** Excerpted data follows **
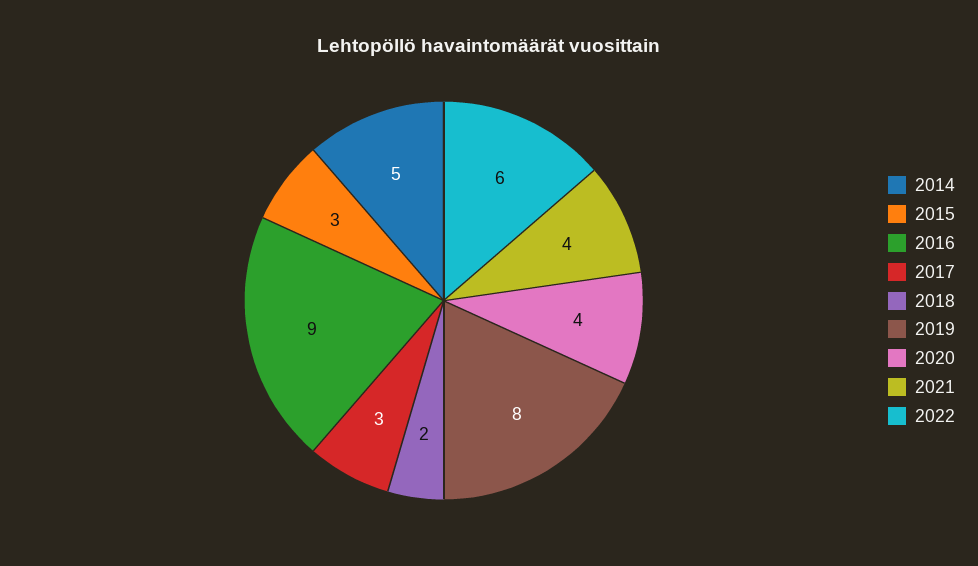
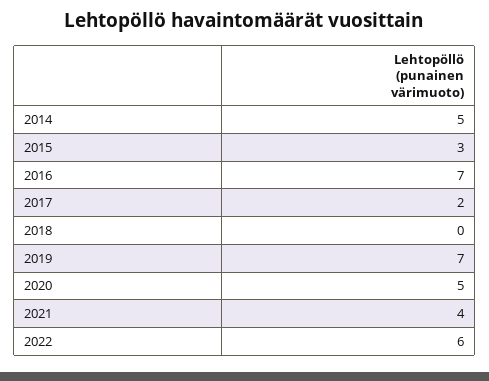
  {
    "2014": 5,
    "2015": 3,
-   "2016": 9,
+   "2016": 7,
-   "2017": 3,
+   "2017": 2,
-   "2018": 2,
+   "2018": 0,
-   "2019": 8,
+   "2019": 7,
-   "2020": 4,
+   "2020": 5,
    "2021": 4,
    "2022": 6
  }

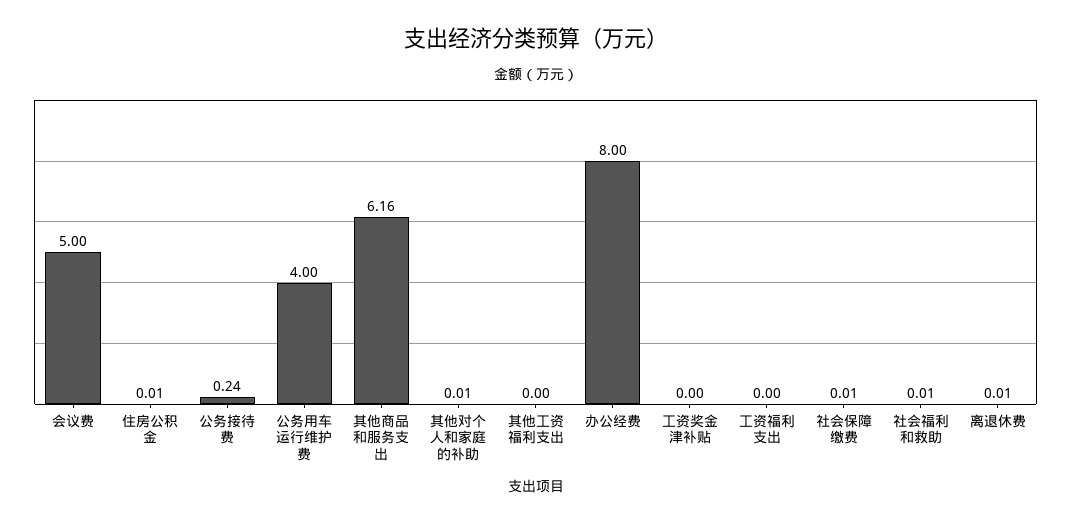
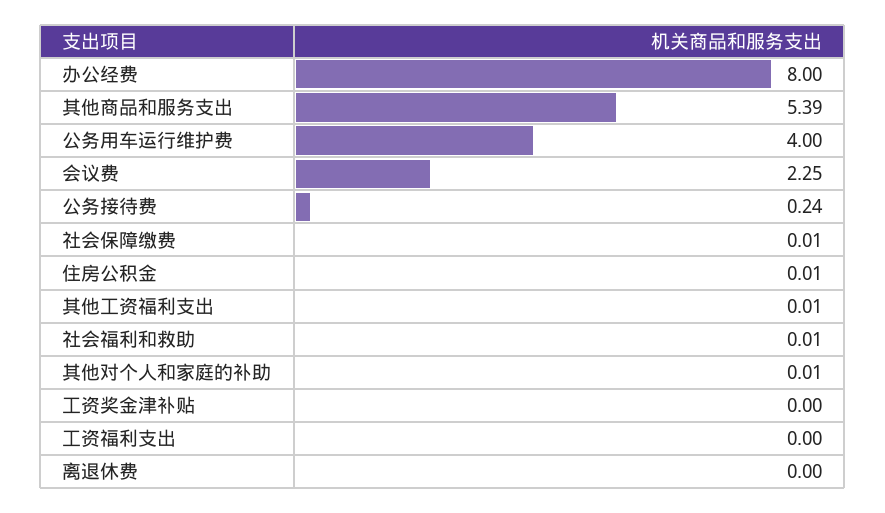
  {
-   "会议费": 5,
+   "会议费": 2.25,
    "住房公积金": 0.01,
    "公务接待费": 0.24,
    "公务用车运行维护费": 4,
-   "其他商品和服务支出": 6.16,
+   "其他商品和服务支出": 5.39,
    "其他对个人和家庭的补助": 0.01,
-   "其他工资福利支出": 0,
+   "其他工资福利支出": 0.01,
    "办公经费": 8,
    "工资奖金津补贴": 0,
    "工资福利支出": 0,
    "社会保障缴费": 0.01,
    "社会福利和救助": 0.01,
-   "离退休费": 0.01
+   "离退休费": 0
  }

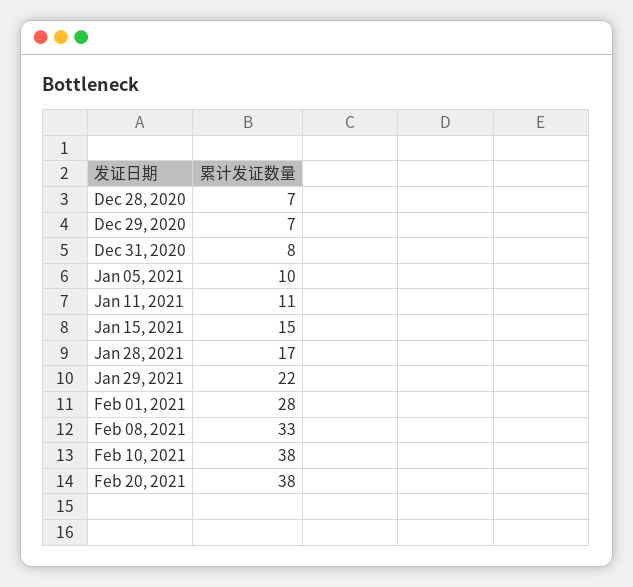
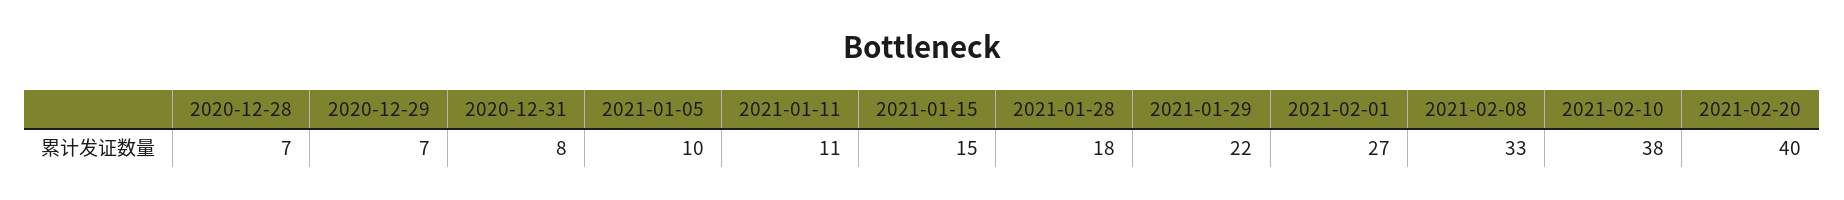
  {
    "Dec 28, 2020": 7,
    "Dec 29, 2020": 7,
    "Dec 31, 2020": 8,
    "Jan 05, 2021": 10,
    "Jan 11, 2021": 11,
    "Jan 15, 2021": 15,
-   "Jan 28, 2021": 17,
+   "Jan 28, 2021": 18,
    "Jan 29, 2021": 22,
-   "Feb 01, 2021": 28,
+   "Feb 01, 2021": 27,
    "Feb 08, 2021": 33,
    "Feb 10, 2021": 38,
-   "Feb 20, 2021": 38
+   "Feb 20, 2021": 40
  }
** End of Excerpted data **
Your assignment ::
Only the text of the entries above is to be given again, exactly, with the pictures left out.

Solution below ::
  {
    "2014": 5,
    "2015": 3,
-   "2016": 9,
+   "2016": 7,
-   "2017": 3,
+   "2017": 2,
-   "2018": 2,
+   "2018": 0,
-   "2019": 8,
+   "2019": 7,
-   "2020": 4,
+   "2020": 5,
    "2021": 4,
    "2022": 6
  }

  {
-   "会议费": 5,
+   "会议费": 2.25,
    "住房公积金": 0.01,
    "公务接待费": 0.24,
    "公务用车运行维护费": 4,
-   "其他商品和服务支出": 6.16,
+   "其他商品和服务支出": 5.39,
    "其他对个人和家庭的补助": 0.01,
-   "其他工资福利支出": 0,
+   "其他工资福利支出": 0.01,
    "办公经费": 8,
    "工资奖金津补贴": 0,
    "工资福利支出": 0,
    "社会保障缴费": 0.01,
    "社会福利和救助": 0.01,
-   "离退休费": 0.01
+   "离退休费": 0
  }

  {
    "Dec 28, 2020": 7,
    "Dec 29, 2020": 7,
    "Dec 31, 2020": 8,
    "Jan 05, 2021": 10,
    "Jan 11, 2021": 11,
    "Jan 15, 2021": 15,
-   "Jan 28, 2021": 17,
+   "Jan 28, 2021": 18,
    "Jan 29, 2021": 22,
-   "Feb 01, 2021": 28,
+   "Feb 01, 2021": 27,
    "Feb 08, 2021": 33,
    "Feb 10, 2021": 38,
-   "Feb 20, 2021": 38
+   "Feb 20, 2021": 40
  }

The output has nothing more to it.